Keeping an eye on tech patents is a very useful way of spotting important trends. This in today’s Observer – about digital assistants – is useful. pic.twitter.com/6yrYQU8KEM
— Jamie Bartlett (@JamieJBartlett) November 11, 2018
Quest’anno ho fatto un’altra di quelle scoperte inquietanti che riguardava uno scam piuttosto diffuso, proveniente dalla Nigeria, basato su sacrifici rituali, sortilegi e altre forme di oscurantismo. I criminali alla base di questo tipo di cyberstregoneria sono chiamati “yahoo plus boys”. Non sono riuscito a trovare l’etimologia di questo termine ̶ magari qualcuno di voi ne conosce l’origine. In genere si tratta di ragazzini in cerca di facili guadagni che utilizzano un set poco sofisticato di trucchi di ingegneria sociale, che si basa su pratiche voodoo locali e che dovrebbe, in teoria, aiutarli a estorcere denaro alle loro vittime. Non si tratta di un fenomeno completamente nuovo in quanto esiste già un’inchiesta al riguardo. Il termine “cyberspiritualismo”, in particolare, mi ha fatto sorridere. Tutta questa storia prende spunto dal famoso episodio di scam dalla Nigeria.

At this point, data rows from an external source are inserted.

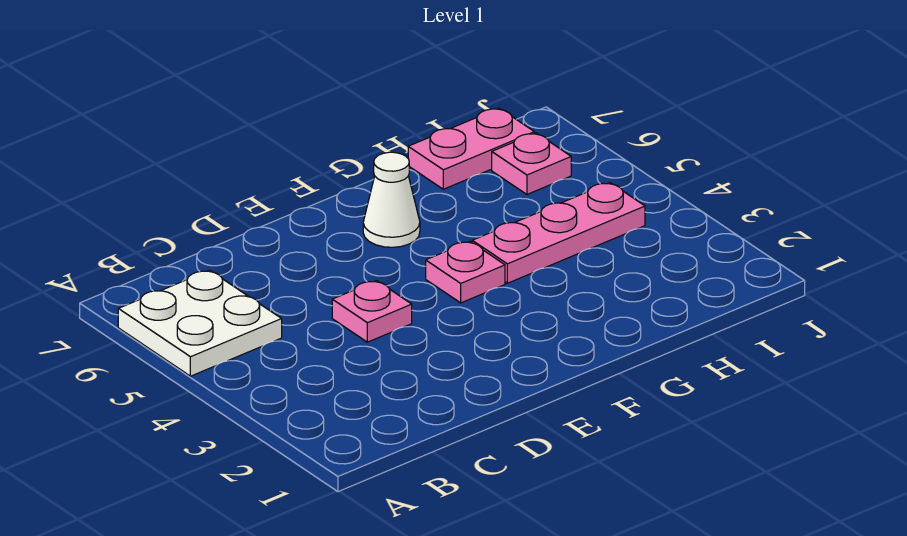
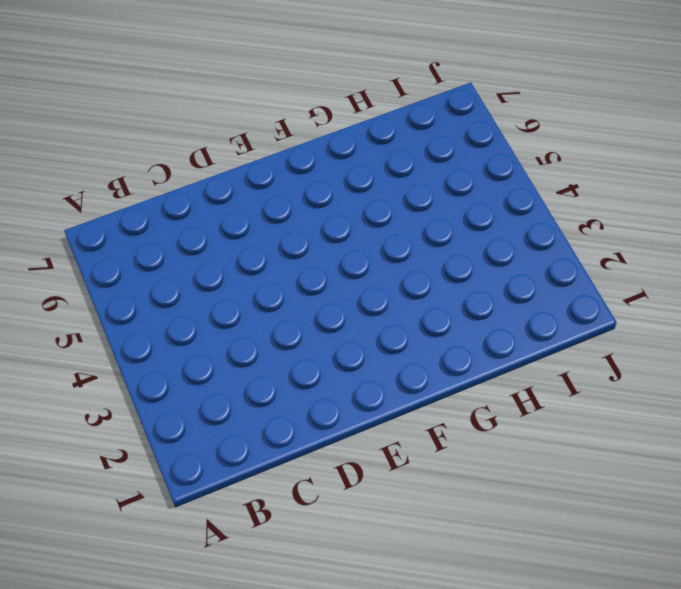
none -> white plate A5:B6 level 1
none -> pink plate D4 level 1

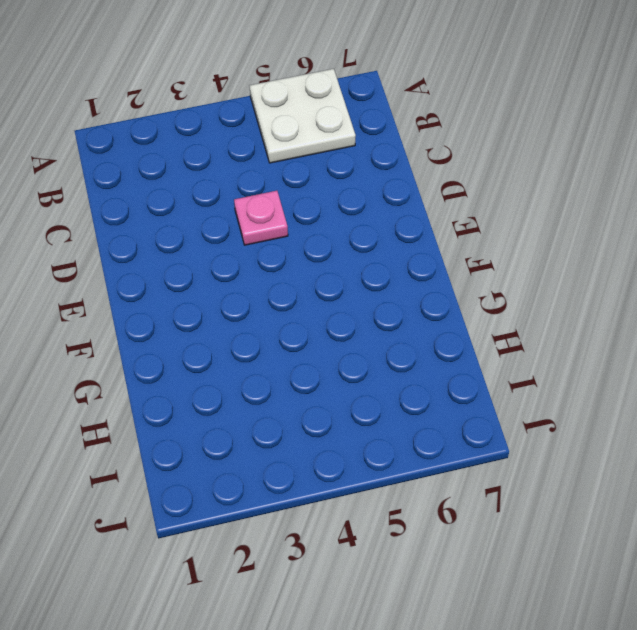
none -> pink plate F4 level 1
none -> white cone F6 level 1

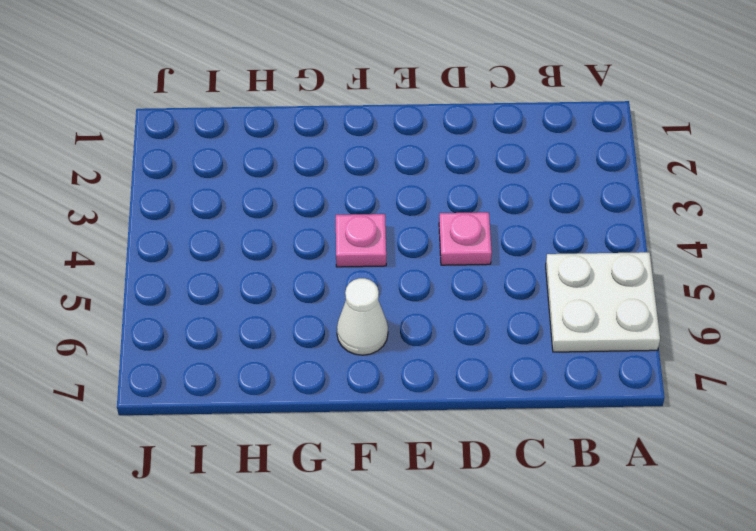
none -> pink plate G4:I4 level 1
none -> pink plate H7:I7 level 1

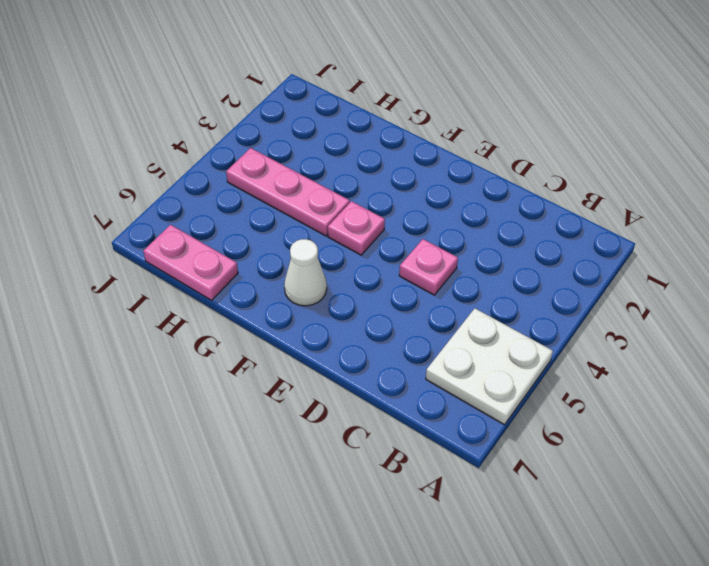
none -> pink plate I6 level 1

Infine, siamo arrivati alla categoria “Mi metto le mani nei capelli”. È vero, anche i cybercriminali sono delle persone e ogni tanto combinano qualche pasticcio e fanno delle stupidaggini, proprio come noi.
Qui, ad esempio, trovate la storia di un miner dispiaciuto che lasciava messaggi di scuse nel codice malware. La vita è dura . . . non ci sono alternative . . .
Apologetic Miner returns with updated apology note. Yes, he’s actually deploying this via ADB (port 5555) to vulnerable Android devices. pic.twitter.com/YQYKV08vQj
— Stefan Tanase (@stefant) October 20, 2018
Per tutti coloro che si occupano di cybersicurezza, mi raccomando: restate sul Lato Chiaro della Forza nel 2019! In questo modo vinceremo!